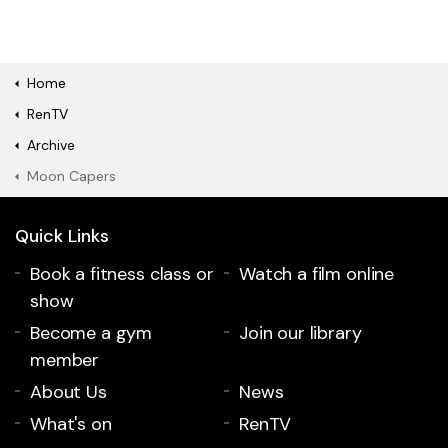
Home
RenTV
Archive
Moon Capers
Quick Links
Book a fitness class or
Watch a film online
show
Become a gym
Join our library
member
About Us
News
What's on
RenTV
+++
● ASSIGNED TASK: Nothing should appear in the output except the lines from the one with "Join our library" through the end of the records above, copied exactly.

● EXERCISE SOLUTION:
Join our library
member
About Us
News
What's on
RenTV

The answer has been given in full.